═════ SUPPLIED MATERIAL ═════

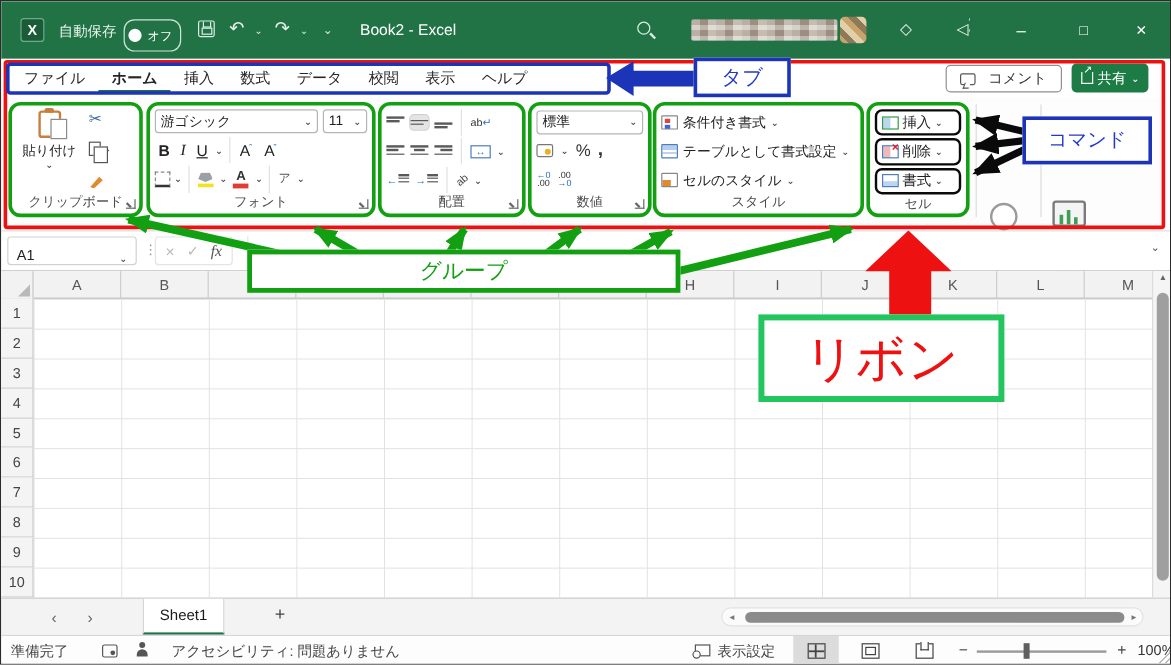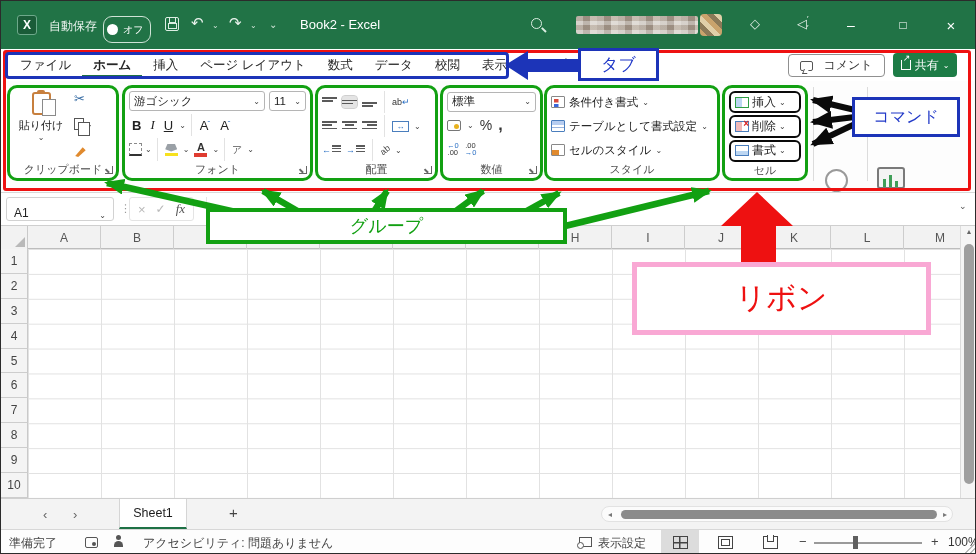--- a/index.html
+++ b/index.html
@@ -209,21 +209,21 @@
   .grip { position:absolute; right:1px; bottom:1px; width:12px; height:12px; background:repeating-linear-gradient(135deg,transparent 0 2px,#bbb 2px 3.5px); clip-path:polygon(100% 0,100% 100%,0 100%); }
 
   
   .red-frame { position:absolute; left:2px; top:49px; width:968px; height:141px; border:3px solid #ee1111; border-radius:3px; z-index:40; pointer-events:none; }
   .blue-frame { position:absolute; left:4px; top:51px; width:504px; height:27px; border:3px solid #1c34b8; border-radius:4px; z-index:40; pointer-events:none; }
   .arrows { position:absolute; left:0; top:0; z-index:50; pointer-events:none; }
   .anno-lbl { position:absolute; background:#fff; display:flex; align-items:center; justify-content:center; z-index:60; }
   .lbl-tab { left:577px; top:47px; width:81px; height:33px; border:3px solid #1c34b8; color:#2038c8; font-size:17px; }
   .lbl-cmd { left:851px; top:96px; width:108px; height:40px; border:3px solid #1c34b8; color:#2038c8; font-size:16px; }
   .lbl-grp { left:205px; top:207px; width:361px; height:36px; border:4px solid #12a012; color:#12a012; font-size:18px; }
-  .lbl-rib { left:631px; top:261px; width:299px; height:73px; border:5px solid #f9a8d4; color:#ee1111; font-size:30px; }
+  .lbl-rib { left:631px; top:261px; width:205px; height:73px; border:5px solid #22c55e; color:#ee1111; font-size:42px; }
 </style>
 </head>
 <body>
 
 <div class="app">
 
   <div class="titlebar">
     <div class="tb logo">X</div>
     <div class="tb autosave-lbl">自動保存</div>
     <div class="tb toggle">
@@ -245,21 +245,20 @@
     <div class="win-btn w-min">–</div>
     <div class="win-btn w-max">□</div>
     <div class="win-btn w-close">×</div>
   </div>
 
   <div class="tabrow">
     <div class="tabs">
       <div class="tab">ファイル</div>
       <div class="tab active">ホーム</div>
       <div class="tab">挿入</div>
-      <div class="tab">ページ レイアウト</div>
       <div class="tab">数式</div>
       <div class="tab">データ</div>
       <div class="tab">校閲</div>
       <div class="tab">表示</div>
       <div class="tab">ヘルプ</div>
     </div>
     <div class="comment-btn">
       <span class="bubble"></span>
       <span>コメント</span>
     </div>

═════

» **TASK DESCRIPTION**: Using the records above, find and show each line with the string "span".

» **EXPECTED ANSWER**:
       <span class="bubble"></span>
       <span>コメント</span>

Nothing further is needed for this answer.